Hoje menos comum, as boates voltadas para o público gay dos anos 1980 e começo dos 1990 tinham entre o expediente a prática de divertir a clientela com esquetes e dublagens de cantoras famosas. “Mas a gente não ficava só na dublagem, colocava um enredo com começo, meio e fim”, lembra o ator, contando sobre como gastou muita maquiagem nas extintas Misty, Araras e Mangueirão. “Era uma loucura, fazia as boates de noite e os espetáculos infantis pela manhã”. Com ele, estavam vários dos integrantes da primeira e clássica formação da Trupe do Barulho, que passariam inacreditáveis sete anos em cartaz com a peça Cinderela no Waldemar de Oliveira. Entre eles, Edilson Rygaard, que faria o príncipe; Roberto Costa, futura “Fada-macumba”; os irmãos Paulo e Célio de Pontes, que se revezariam no papel da madrasta, e o falecido Luciano Rodrigues.

DADOS DO EXERCÍCIO:
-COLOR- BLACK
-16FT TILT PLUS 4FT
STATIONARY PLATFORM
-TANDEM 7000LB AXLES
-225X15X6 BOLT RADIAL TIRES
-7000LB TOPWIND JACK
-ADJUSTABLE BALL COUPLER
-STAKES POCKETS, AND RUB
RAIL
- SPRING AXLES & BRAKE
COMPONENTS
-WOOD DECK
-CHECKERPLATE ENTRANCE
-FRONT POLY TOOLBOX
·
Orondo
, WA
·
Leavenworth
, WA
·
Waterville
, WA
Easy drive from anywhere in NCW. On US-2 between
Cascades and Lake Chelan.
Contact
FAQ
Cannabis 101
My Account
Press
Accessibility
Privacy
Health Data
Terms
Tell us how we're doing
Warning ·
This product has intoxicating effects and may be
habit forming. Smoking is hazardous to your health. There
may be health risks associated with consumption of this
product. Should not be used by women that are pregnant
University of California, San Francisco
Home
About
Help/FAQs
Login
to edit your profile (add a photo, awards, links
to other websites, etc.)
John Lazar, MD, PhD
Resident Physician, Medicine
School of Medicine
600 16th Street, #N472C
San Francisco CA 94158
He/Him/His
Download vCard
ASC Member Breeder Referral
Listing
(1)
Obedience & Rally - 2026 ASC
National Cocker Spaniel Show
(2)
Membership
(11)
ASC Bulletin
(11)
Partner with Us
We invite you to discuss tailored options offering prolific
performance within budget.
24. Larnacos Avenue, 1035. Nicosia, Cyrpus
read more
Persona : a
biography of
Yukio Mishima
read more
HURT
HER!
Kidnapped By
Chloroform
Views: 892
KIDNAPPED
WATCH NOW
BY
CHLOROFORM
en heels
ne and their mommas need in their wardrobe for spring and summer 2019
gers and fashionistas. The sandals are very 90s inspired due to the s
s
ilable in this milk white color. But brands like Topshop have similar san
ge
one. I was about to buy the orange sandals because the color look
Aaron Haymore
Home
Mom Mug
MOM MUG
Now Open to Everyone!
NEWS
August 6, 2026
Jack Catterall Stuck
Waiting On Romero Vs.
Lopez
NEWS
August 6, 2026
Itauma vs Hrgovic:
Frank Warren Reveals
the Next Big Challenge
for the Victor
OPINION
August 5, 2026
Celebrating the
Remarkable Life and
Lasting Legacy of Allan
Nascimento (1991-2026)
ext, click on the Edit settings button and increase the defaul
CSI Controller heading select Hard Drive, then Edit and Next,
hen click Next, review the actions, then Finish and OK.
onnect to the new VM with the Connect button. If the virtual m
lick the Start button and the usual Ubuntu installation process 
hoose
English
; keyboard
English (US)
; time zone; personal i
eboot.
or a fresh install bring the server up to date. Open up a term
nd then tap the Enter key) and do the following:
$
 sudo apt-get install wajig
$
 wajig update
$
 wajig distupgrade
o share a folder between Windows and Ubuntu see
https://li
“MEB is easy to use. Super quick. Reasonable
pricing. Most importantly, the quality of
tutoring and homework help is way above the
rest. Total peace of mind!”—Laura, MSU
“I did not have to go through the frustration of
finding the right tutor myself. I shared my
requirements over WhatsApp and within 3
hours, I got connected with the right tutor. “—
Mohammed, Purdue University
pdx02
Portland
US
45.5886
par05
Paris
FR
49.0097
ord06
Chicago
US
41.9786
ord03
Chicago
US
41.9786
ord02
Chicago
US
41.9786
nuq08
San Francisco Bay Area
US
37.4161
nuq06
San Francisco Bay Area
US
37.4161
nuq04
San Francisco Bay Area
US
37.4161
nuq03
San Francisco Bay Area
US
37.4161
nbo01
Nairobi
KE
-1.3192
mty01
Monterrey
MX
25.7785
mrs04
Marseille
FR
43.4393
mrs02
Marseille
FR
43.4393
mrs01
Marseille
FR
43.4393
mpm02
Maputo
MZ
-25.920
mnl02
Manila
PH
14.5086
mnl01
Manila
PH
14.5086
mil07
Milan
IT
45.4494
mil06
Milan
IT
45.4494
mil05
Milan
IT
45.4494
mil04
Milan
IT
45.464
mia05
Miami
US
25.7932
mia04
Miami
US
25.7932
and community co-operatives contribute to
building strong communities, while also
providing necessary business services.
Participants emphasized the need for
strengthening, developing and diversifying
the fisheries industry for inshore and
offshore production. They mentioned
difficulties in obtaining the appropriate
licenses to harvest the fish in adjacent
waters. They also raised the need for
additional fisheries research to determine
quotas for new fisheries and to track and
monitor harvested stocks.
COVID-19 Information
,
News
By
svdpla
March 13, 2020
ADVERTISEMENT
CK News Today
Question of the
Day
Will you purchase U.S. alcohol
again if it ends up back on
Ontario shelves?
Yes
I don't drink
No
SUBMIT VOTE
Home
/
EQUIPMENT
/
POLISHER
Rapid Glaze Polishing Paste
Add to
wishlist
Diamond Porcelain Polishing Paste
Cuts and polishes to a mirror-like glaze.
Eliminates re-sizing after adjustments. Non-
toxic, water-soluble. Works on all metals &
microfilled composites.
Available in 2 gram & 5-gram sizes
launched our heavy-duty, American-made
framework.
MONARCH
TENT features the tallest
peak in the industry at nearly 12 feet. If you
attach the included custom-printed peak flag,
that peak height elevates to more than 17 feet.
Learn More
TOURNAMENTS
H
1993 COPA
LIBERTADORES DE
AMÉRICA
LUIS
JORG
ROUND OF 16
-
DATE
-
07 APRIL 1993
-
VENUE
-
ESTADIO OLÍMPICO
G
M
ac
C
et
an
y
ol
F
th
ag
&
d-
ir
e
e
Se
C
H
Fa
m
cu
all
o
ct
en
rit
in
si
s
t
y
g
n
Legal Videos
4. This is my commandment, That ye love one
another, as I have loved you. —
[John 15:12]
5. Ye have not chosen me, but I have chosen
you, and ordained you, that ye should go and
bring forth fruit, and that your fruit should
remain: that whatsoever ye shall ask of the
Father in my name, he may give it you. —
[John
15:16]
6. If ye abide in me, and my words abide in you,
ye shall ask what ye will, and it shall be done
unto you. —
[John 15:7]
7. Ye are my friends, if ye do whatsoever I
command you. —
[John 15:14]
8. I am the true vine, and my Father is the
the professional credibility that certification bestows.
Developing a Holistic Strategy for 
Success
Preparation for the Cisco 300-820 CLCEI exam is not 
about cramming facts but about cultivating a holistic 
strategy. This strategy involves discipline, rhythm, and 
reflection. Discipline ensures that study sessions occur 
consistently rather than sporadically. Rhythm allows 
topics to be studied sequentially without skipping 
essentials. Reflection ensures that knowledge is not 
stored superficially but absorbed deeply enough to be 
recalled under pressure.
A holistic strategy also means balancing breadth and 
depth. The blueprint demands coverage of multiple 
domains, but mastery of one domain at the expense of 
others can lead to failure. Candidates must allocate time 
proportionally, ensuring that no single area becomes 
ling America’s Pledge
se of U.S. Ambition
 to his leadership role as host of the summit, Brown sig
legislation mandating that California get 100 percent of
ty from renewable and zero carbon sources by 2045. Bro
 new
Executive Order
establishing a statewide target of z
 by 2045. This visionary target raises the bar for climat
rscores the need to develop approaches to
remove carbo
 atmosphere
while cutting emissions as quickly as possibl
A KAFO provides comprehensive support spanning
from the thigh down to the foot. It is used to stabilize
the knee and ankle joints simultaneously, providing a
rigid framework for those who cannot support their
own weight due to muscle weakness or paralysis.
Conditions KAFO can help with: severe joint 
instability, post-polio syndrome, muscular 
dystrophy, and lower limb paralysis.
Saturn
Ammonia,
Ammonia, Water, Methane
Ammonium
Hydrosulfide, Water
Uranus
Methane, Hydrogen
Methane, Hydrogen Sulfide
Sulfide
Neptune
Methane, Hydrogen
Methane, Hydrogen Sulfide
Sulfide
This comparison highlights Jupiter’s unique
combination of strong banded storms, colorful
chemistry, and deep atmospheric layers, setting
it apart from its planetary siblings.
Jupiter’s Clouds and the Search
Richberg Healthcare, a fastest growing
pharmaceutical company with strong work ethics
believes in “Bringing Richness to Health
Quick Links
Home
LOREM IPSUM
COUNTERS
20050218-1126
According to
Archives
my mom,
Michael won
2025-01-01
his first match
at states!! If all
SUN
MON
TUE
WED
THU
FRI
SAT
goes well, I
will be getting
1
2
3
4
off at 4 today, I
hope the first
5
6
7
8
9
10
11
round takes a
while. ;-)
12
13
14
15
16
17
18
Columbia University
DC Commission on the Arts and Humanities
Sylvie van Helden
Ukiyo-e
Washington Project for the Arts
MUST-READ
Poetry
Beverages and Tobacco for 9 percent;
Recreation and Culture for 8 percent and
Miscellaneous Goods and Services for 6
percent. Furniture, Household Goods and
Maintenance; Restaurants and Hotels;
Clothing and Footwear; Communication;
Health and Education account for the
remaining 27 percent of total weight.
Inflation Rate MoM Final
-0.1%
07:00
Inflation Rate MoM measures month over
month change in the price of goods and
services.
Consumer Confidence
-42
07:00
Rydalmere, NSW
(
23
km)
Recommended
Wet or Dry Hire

COMPLETE O SEGUINTE:
[1] No trecho sobre a Trupe do Barulho, por quantos anos a peça Cinderela ficou em cartaz no Waldemar de Oliveira?
[2] Reescreva tudo desde o início dos registros até a linha que contém "Easy drive from", inclusive, trocando "WOOD" por "STEEL" e mantendo o resto igual.
O texto e os registros não têm nenhuma relação entre si.

RESULTADOS DAS TAREFAS:
[1] Sete anos.

[2]
-COLOR- BLACK
-16FT TILT PLUS 4FT
STATIONARY PLATFORM
-TANDEM 7000LB AXLES
-225X15X6 BOLT RADIAL TIRES
-7000LB TOPWIND JACK
-ADJUSTABLE BALL COUPLER
-STAKES POCKETS, AND RUB
RAIL
- SPRING AXLES & BRAKE
COMPONENTS
-STEEL DECK
-CHECKERPLATE ENTRANCE
-FRONT POLY TOOLBOX
·
Orondo
, WA
·
Leavenworth
, WA
·
Waterville
, WA
Easy drive from anywhere in NCW. On US-2 between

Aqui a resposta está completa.